10-29-2013 06:09:51.078 -0500 INFO TcpInputConfig - IPv4 port 9997 is reserved for splunk 2 splunk (SSL)
10-29-2013 06:09:51.078 -0500 INFO TcpInputConfig - IPv4 port 9997 is not compressed

Have you run "splunk btool inputs list" just to double-check that you don't have a duplicate?

Re: SSL connection between Indexer and Forwarder

garima_chauhan — Tue, 19 Nov 2013 04:48:54 GMT

Hi, I have no duplicate inputs.conf. In splunkd.log, it still doesn't show me the stated output, however,in metrics.log, it is giving that ssl=true.Would this mean, that ssl is enabled now?

Please help.

Re: SSL connection between Indexer and Forwarder

jtacy — Mon, 28 Sep 2020 15:20:45 GMT

Here's a good entry from metrics.log on an indexer. Note connectionType=cookedSSL and ssl=true:

11-21-2013 18:21:04.211 -0600 INFO Metrics - group=tcpin_connections, 10.10.10.10:57308:9997, connectionType=cookedSSL, sourcePort=57308, sourceHost=10.10.10.10, sourceIp=10.10.10.10, destPort=9997, _tcp_Bps=157.95, _tcp_KBps=0.15, _tcp_avg_thruput=0.15, kb=2.31, _tcp_Kprocessed=2.31, _tcp_eps=0.27, build=163460, version=5.0.3, os=Windows, arch=x64, hostname=forwarder, guid=ABCDEF12-1234-ABCD-1234-ABCDEF123456, fwdType=uf, ssl=true, lastIndexer=None, ack=false

Re: SSL connection between Indexer and Forwarder

jtacy — Fri, 22 Nov 2013 00:30:07 GMT

If you want to be really sure, you could use Wireshark to capture traffic between the forwarder and indexer on your SSL port. Capture for a couple of minutes to make sure you see several connections (assuming 30s connect interval). Follow one of the TCP streams and the only text that should be readable includes things like SplunkCommonCA that pertain to the default certs.

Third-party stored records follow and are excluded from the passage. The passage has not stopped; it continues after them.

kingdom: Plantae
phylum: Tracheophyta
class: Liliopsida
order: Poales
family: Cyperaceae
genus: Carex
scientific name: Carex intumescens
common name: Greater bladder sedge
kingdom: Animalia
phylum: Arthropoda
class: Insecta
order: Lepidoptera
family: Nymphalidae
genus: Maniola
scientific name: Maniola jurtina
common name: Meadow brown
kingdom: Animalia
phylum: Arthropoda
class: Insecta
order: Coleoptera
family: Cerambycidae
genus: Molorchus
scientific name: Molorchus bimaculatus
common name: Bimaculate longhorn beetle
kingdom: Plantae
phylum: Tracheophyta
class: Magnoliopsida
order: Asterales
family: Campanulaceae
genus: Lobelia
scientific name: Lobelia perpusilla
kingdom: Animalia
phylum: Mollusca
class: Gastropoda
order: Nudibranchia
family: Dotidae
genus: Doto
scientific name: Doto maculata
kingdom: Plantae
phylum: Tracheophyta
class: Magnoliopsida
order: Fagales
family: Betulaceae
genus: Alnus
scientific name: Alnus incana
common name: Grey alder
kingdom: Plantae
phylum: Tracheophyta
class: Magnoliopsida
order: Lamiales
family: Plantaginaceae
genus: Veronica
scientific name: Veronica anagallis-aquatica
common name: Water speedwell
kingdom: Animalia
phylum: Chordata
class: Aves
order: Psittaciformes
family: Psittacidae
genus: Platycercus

This, combined with the info from metrics.log on the indexer, should give you pretty good confidence that SSL is working properly. If you're that concerned about SSL, make sure you're using a custom CA and verifying certs.

Re: SSL connection between Indexer and Forwarder

jtacy — Fri, 22 Nov 2013 00:31:36 GMT

Couple of links about using custom certs:
http://docs.splunk.com/Documentation/Splunk/latest/Security/Howtoself-signcertificates
http://docs.splunk.com/Documentation/Splunk/latest/Security/ConfigureSplunkforwardingtousesignedcertificates

Re: SSL connection between Indexer and Forwarder

garima_chauhan — Fri, 22 Nov 2013 07:12:19 GMT

Thanks jtacy. I am able to see the metrics.log as you mentioned.